Il est possible de résoudre (partiellement) le problème de sécurité, mais cela aura un impact énorme sur les performances.

Les puces AMD et les CPU sur architecture ARM sont également très vulnérables. Cependant, ils rencontrent moins de problèmes. À l’exception d’Intel, tout le monde a intégré un espace pour programmer à l’avance les instructions spéculatives. Un correctif de micrologiciel a donc un impact beaucoup plus faible, voire imperceptible, sur les performances. Cependant, AMD doit également éliminer la vulnérabilité et, quatre ans plus tard, elle n’y est toujours pas parvenue.

Un avenir sombre

Ce n’est plus un secret. Spectre est devenu un terme générique pour les fuites qui abusent de l’exécution spéculative. Maintenant qu’il est clair que les processeurs sont vulnérables via ce vecteur, les pirates et les spécialistes de la sécurité recherchent diligemment de nouveaux moyens d’abuser des instructions spéculatives. Spectre 1.1 et 1.2 en sont des exemples. Il n’y a aucune raison de penser qu’il n’y aura pas de versions 1.3 et 1.4, qui trouvent d’autres moyens de faire des choses non autorisées une réalité spéculative.

Entre-temps, Intel a amélioré Les principaux problèmes ont donc été résolus, mais l’exécution spéculative reste un phénomène dangereux.
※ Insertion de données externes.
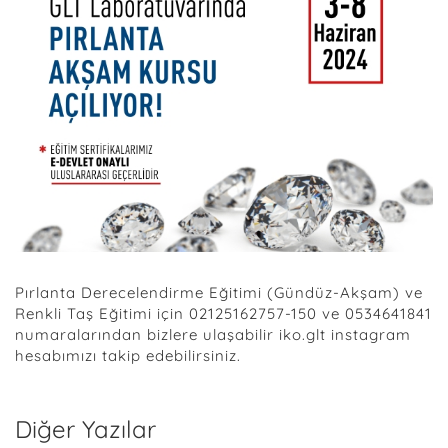
Pırlanta Derecelendirme Eğitimi (Gündüz-Akşam) ve
Renkli Taş Eğitimi için 02125162757-150 ve 0534641841
numaralarından bizlere ulaşabilir iko.glt instagram
hesabımızı takip edebilirsiniz.
Diğer Yazılar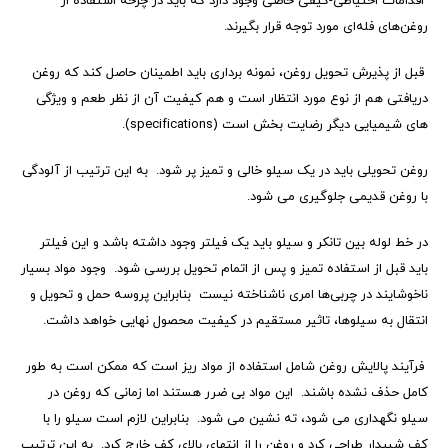
اقدامات احتیاطی-کیفی خاصی وجود دارد که باید در چرخه استفاده از
روغن‌های فله‌ای مورد توجه قرار بگیرند.
قبل از پذیرش تحویل روغن، نمونه برداری باید اطمینان حاصل کند که روغن
دریافتی هم از نوع مورد انتظار است و هم کیفیت آن از نظر طعم و ویژگی
های شیمیایی دیگر رضایت بخش است (
specifications
).
روغن تحویلی باید در یک سیلو خالی و تمیز پر شود. به این ترتیب از آلودگی
با روغن قدیمی جلوگیری می شود.
در خط لوله بین تانکر و سیلو باید یک فیلتر وجود داشته باشد و این فیلتر
باید قبل از استفاده تمیز و پس از اتمام تحویل بررسی شود. وجود مواد بسیار
ناخوشایند در چربی‌ها امری ناشناخته نیست بنابراین پروسه حمل و تحویل و
انتقال به سیلوها، تاثیر مستقیم در کیفیت محصول نهایی خواهد داشت.
فرآیند پالایش روغن شامل استفاده از مواد ریز است که ممکن است به طور
کامل حذف نشده باشند. این مواد بی ضرر هستند اما زمانی که روغن در
سیلو نگهداری می شود، ته نشین می شود. بنابراین لازم است سیلو را با
کف شیبدار طراحی کرد و روغن را از انتهای بالای کف خارج کرد. به این ترتیب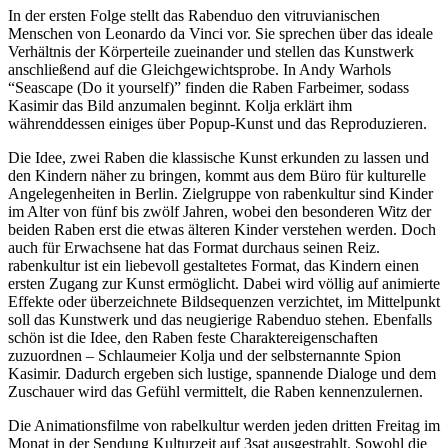
In der ersten Folge stellt das Rabenduo den vitruvianischen
Menschen von Leonardo da Vinci vor. Sie sprechen über das ideale
Verhältnis der Körperteile zueinander und stellen das Kunstwerk
anschließend auf die Gleichgewichtsprobe. In Andy Warhols
“Seascape (Do it yourself)” finden die Raben Farbeimer, sodass
Kasimir das Bild anzumalen beginnt. Kolja erklärt ihm
währenddessen einiges über Popup-Kunst und das Reproduzieren.
Die Idee, zwei Raben die klassische Kunst erkunden zu lassen und
den Kindern näher zu bringen, kommt aus dem Büro für kulturelle
Angelegenheiten in Berlin. Zielgruppe von rabenkultur sind Kinder
im Alter von fünf bis zwölf Jahren, wobei den besonderen Witz der
beiden Raben erst die etwas älteren Kinder verstehen werden. Doch
auch für Erwachsene hat das Format durchaus seinen Reiz.
rabenkultur ist ein liebevoll gestaltetes Format, das Kindern einen
ersten Zugang zur Kunst ermöglicht. Dabei wird völlig auf animierte
Effekte oder überzeichnete Bildsequenzen verzichtet, im Mittelpunkt
soll das Kunstwerk und das neugierige Rabenduo stehen. Ebenfalls
schön ist die Idee, den Raben feste Charaktereigenschaften
zuzuordnen – Schlaumeier Kolja und der selbsternannte Spion
Kasimir. Dadurch ergeben sich lustige, spannende Dialoge und dem
Zuschauer wird das Gefühl vermittelt, die Raben kennenzulernen.
Die Animationsfilme von rabelkultur werden jeden dritten Freitag im
Monat in der Sendung Kulturzeit auf 3sat ausgestrahlt. Sowohl die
De temps en temps, de nouvelles variantes de Spectre apparaissent, qui fonctionnent également sur les puces modernes. La conception de processeurs totalement exempts de Spectre s’avère être un défi majeur pour Intel et AMD.

En attendant, Spectre reste une fuite extrêmement vicieuse, qui peut en partie être corrigée dans le microprogramme, mais qui doit également être limitée par tous les créateurs de logiciels. Malheureusement, cela a toujours un prix en termes de performances. Si vous entendez parler d’une nouvelle variante dangereuse dans les mois qui suivent, vous savez au moins maintenant pourquoi Spectre continue de vous hanter.

Petit point positif : dans les environnements professionnels, des solutions de sécurité avancées peuvent apporter un peu de calme. Ils ne le font pas en appliquant un correctif à la fuite, mais en vérifiant le code pour y déceler les caractéristiques d’une attaque Spectre, par exemple dans un environnement « sandbox ». Le processeur reste vulnérable, mais le logiciel malveillant est arrêté avant que l’attaque ne puisse être lancée.